Here's my current code:
int gcd(int a, int b)
{
if (a % b == 0)
return b;
else
return gcd(b, a % b);
}
int solution(int N, int M) {
// Calculate greatest common divisor
int g = gcd(N, M);
// Calculate the least common multiple
long m = N * M;
int lcm = m / g;
return lcm / M;
}
You are computing g=gcd(N,M), then m=N*M, then lcm=m/g, and finally returning lcm/M. That's the same as returning N/gcd(N,M). You don't need those intermediate calculations. Get rid of them. Now there's no problem with overflow (unless M=0, that is, which you aren't protecting against).
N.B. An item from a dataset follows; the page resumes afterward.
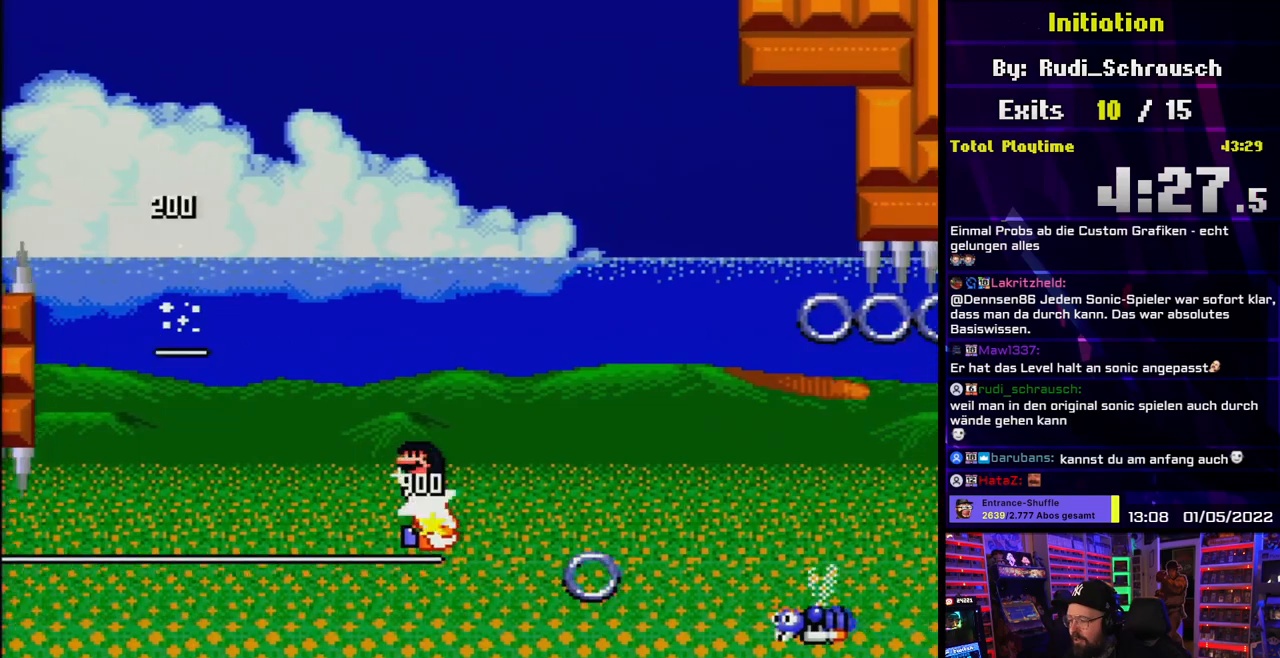
{"dt_ms": 500, "buttons": ["A", "X", "DPAD_RIGHT"], "events": [[183, "DPAD_LEFT", "down"], [200, "DPAD_LEFT", "up"]]}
int solution(int N, int M) {
if (M == 0) {
handle_error();
}
else {
return N / gcd(N,M);
}
}
To begin with, change:
long m = N * M;
int lcm = m / g;
To:
long long m = (long long)N * M;
int lcm = (int)(m / g);
In general, you might as well change every int in your code to unsigned long long...
But if you have some BigInt class at hand, then you might want to use it instead.
Here is one for free: http://planet-source-code.com/vb/scripts/ShowCode.asp?txtCodeId=9735&lngWId=3
It stores a natural number of any conceivable size, and supports all arithmetic operators provided in C++.
The problem is in long m = N*M.
The multiplication takes place as 32 bit integers only. Since both are of int type, overflow occurs.